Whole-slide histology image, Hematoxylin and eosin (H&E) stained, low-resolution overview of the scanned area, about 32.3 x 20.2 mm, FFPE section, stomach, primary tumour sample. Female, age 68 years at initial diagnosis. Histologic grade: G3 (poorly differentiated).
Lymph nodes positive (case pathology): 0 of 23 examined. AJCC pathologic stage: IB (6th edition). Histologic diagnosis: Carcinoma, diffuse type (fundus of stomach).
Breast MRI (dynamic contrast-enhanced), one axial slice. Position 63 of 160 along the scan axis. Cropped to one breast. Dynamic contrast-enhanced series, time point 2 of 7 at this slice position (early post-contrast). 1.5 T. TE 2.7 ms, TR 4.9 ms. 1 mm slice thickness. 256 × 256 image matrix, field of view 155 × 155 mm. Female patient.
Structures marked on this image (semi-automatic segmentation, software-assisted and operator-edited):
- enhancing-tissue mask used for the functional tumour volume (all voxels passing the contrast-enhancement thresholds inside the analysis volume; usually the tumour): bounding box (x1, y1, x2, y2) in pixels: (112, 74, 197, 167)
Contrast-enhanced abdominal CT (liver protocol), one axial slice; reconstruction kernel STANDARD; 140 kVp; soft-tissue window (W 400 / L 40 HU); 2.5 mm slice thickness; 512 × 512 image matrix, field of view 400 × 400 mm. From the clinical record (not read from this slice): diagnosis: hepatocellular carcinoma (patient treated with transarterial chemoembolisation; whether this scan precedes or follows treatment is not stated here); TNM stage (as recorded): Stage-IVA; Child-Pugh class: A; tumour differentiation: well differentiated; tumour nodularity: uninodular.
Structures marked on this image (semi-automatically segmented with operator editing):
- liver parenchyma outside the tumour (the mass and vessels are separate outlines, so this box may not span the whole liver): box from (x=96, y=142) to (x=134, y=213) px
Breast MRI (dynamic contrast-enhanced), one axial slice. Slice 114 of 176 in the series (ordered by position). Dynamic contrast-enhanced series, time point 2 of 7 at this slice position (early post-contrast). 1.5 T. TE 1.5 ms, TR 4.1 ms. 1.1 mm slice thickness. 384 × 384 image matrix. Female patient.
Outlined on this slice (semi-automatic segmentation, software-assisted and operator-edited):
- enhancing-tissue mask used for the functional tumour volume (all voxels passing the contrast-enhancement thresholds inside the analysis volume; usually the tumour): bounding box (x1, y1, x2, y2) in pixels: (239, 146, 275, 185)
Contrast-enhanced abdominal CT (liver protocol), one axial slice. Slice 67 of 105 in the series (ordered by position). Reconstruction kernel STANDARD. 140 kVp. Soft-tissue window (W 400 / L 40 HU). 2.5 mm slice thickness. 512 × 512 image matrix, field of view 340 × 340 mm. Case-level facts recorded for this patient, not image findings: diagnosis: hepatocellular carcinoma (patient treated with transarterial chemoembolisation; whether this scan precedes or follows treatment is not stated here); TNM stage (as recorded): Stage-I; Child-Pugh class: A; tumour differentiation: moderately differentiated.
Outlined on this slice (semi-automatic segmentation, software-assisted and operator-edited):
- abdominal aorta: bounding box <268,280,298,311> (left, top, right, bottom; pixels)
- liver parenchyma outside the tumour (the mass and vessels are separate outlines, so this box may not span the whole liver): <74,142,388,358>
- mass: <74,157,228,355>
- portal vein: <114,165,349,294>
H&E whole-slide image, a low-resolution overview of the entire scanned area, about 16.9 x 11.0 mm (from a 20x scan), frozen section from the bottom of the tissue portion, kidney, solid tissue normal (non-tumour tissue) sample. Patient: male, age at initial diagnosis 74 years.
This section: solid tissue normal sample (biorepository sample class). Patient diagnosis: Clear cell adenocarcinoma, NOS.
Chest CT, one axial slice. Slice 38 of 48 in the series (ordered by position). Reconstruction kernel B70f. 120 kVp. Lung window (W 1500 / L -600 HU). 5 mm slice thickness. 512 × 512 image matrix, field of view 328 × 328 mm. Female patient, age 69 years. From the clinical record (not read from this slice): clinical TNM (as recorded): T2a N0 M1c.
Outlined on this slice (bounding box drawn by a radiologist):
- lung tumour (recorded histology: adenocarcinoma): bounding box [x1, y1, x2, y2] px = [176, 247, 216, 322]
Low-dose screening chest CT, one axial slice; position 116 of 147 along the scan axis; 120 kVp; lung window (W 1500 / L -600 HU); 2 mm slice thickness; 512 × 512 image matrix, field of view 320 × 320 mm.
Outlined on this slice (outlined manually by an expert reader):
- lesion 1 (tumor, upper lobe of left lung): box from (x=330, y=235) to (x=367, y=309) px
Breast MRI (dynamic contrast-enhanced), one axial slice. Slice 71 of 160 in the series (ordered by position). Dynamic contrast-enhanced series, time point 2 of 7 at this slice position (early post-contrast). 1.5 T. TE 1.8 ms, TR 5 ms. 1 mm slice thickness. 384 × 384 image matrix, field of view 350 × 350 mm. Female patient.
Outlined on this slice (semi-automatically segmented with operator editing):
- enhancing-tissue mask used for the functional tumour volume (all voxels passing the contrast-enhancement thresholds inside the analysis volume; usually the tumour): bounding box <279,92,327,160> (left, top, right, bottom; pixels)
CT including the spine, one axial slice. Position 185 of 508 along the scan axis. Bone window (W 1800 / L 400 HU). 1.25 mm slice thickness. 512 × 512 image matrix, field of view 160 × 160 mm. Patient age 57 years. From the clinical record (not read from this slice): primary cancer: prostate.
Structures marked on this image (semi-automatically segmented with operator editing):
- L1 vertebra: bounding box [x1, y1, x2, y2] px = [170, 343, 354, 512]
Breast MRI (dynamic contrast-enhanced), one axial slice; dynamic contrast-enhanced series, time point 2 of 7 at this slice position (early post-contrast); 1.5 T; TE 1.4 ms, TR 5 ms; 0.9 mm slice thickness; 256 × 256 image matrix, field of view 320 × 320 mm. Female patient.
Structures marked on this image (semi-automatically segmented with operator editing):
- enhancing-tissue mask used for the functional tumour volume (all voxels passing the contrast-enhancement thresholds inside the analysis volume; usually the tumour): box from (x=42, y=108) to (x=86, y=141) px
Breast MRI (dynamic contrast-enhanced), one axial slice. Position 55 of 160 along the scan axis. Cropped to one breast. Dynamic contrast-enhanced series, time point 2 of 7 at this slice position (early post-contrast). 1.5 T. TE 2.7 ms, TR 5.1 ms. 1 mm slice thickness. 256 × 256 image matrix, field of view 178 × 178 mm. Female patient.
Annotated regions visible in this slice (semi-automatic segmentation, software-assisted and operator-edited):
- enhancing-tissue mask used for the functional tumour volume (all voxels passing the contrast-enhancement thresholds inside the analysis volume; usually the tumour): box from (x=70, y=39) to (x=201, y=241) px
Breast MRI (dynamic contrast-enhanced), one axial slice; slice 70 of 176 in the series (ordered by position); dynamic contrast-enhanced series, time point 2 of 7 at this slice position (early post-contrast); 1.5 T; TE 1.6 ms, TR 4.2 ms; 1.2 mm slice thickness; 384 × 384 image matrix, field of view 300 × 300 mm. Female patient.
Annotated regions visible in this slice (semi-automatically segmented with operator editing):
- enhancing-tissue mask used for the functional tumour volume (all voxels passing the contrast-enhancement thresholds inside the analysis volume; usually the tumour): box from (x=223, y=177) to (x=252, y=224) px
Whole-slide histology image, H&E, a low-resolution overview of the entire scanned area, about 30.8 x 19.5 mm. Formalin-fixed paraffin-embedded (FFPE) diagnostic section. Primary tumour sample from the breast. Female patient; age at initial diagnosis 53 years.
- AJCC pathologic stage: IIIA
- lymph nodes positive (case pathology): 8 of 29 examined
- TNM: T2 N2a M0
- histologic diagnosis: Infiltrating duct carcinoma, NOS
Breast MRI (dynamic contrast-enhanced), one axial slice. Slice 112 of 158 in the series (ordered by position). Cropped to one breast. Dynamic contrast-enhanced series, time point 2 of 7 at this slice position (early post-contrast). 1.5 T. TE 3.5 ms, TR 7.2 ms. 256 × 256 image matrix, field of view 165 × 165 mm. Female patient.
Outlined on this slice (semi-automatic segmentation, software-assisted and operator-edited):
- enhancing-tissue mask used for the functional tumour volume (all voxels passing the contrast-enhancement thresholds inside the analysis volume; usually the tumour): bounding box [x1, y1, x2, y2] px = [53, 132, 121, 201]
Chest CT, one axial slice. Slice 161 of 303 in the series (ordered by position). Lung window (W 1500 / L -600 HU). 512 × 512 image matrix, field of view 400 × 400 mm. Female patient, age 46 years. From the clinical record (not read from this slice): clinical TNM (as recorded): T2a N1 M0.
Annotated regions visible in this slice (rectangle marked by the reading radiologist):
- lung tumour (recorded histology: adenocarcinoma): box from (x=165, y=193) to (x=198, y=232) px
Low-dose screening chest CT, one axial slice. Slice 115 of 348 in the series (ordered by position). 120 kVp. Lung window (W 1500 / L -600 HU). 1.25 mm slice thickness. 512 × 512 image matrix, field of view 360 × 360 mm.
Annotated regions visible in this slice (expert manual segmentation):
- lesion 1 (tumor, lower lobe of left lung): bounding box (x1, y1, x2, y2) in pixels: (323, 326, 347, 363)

────────────────────

EXERCISE INSTRUCTIONS | Would you print exactly, and only, the lines of the data above from the line with "- TNM: T2 N2a M0" through the line with "132, 121, 201]", inclusive?

TASK OUTPUT |
- TNM: T2 N2a M0
- histologic diagnosis: Infiltrating duct carcinoma, NOS
Breast MRI (dynamic contrast-enhanced), one axial slice. Slice 112 of 158 in the series (ordered by position). Cropped to one breast. Dynamic contrast-enhanced series, time point 2 of 7 at this slice position (early post-contrast). 1.5 T. TE 3.5 ms, TR 7.2 ms. 256 × 256 image matrix, field of view 165 × 165 mm. Female patient.
Outlined on this slice (semi-automatic segmentation, software-assisted and operator-edited):
- enhancing-tissue mask used for the functional tumour volume (all voxels passing the contrast-enhancement thresholds inside the analysis volume; usually the tumour): bounding box [x1, y1, x2, y2] px = [53, 132, 121, 201]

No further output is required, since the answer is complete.